Schenken met voorbehoud van een rente in combinatie met een burgerlijke maatschap: dodelijke gifbeet van de Vlaamse fiscus?

In een voorafgaande beslissing van 14 november 2016 (gepubliceerd op 30 november 2016) wordt de techniek van de schenking (in casu voor Nederlandse notaris) met voorbehoud van een rente in combinatie met een burgerlijke maatschap onder de loep genomen.

Voor wat de rentecomponent betreft, is het oordeel dat dit, gelet op de omschrijving van de rente in de rulingaanvraag, ertoe leidt dat dit een afstand onder bezwarende titel is onder voorbehoud van een levenslang recht en er bijgevolg geen sprake meer is van een schenking. Op die manier past de fiscus dan art. 2.7.1.0.9 VCF toe (het vroegere art. 11 W. Succ.) om toch nog te taxeren in de erfbelasting bij het overlijden van de ouders.

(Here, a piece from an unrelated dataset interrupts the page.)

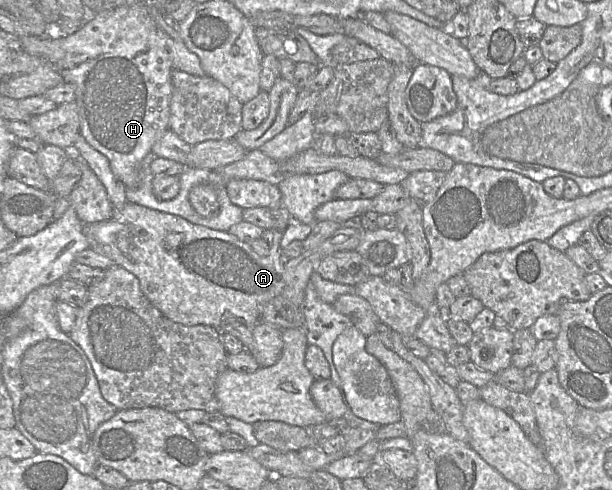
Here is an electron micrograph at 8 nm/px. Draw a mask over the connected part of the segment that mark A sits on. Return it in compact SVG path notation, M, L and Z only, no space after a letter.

Voor wat betreft de maatschap stelt Vlabel dat dit fiscaal misbruik uitmaakt vermits dit het artikel 2.7.1.0.3,3° VCF (het vroegere art. 4,3° W. Succ.) fnuikt. Vlabel stelt dit immers gelijk met een schenking onder opschortende voorwaarde of termijn van het overlijden van de schenker.

De voorafgaande beslissing gaat – in de ondertussen gekende stijl – heel kort door de bocht en lijkt erop te wijzen dat het gevaarlijk wordt:

  • Nog een schenking met voorbehoud van een rente te doen indien deze rente bepaalde grenzen overschrijdt;
  • Een burgerlijke maatschap aan te wenden in het kader van een successieplanning.

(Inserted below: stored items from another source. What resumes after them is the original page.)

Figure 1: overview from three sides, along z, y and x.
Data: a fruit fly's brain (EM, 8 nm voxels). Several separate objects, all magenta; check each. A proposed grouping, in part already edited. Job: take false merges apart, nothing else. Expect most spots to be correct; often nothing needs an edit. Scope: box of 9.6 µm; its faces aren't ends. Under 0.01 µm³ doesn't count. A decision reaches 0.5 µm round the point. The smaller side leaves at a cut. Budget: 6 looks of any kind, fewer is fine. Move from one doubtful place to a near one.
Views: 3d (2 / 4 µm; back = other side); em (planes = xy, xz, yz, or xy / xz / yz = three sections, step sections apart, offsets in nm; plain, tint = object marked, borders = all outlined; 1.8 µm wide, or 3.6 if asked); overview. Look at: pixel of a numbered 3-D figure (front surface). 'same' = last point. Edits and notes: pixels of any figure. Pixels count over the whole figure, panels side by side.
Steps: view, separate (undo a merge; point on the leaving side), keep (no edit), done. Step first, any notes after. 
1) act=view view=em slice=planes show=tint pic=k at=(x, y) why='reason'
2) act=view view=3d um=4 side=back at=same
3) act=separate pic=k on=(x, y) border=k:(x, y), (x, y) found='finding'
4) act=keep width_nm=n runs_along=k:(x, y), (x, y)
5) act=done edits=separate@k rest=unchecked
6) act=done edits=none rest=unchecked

Dit leidt er dus toe dat in de praktijk omzichtig zal moeten worden omgesprongen met het bepalen van de rente. Slechts als men de rente zou beperken en ervoor zou zorgen dat het schenkingskarakter duidelijk behouden blijft, lijkt er nog een opening te zijn voor het verrichten van een schenking met voorbehoud van een rente.

Een ander besluit lijkt te zijn dat er geen plaats meer zou zijn voor de burgerlijke maatschap (gekoppeld aan het leven van de schenker) in het kader van een successieplanning (hoewel men in casu ook nog refereert naar de minderjarigheid van de begiftigden, voorzover dat al doorslaggevend zou kunnen zijn geweest). Deze analyse van de fiscus is zo mogelijk nog pijnlijker.

Het betreft voorlopig weliswaar een ruling in een individueel geval, maar het laat zich raden wat de algemene visie van de Vlaamse administratie zal zijn. Het is bijzonder pijnlijk vast te stellen dat de fiscus zich hier opnieuw wetgever waant en zomaar ingrijpt op een veel gebruikte techniek en op die manier heel veel ongerustheid creëert en schade berokkent.

Opnieuw maakt de Vlaamse fiscus een heel slechte beurt. De artikelen 2.7.1.0.9 en 2.7.1.0.3,3° VCF worden hier volstrekt verkeerd geïnterpreteerd en oneigenlijk aangewend.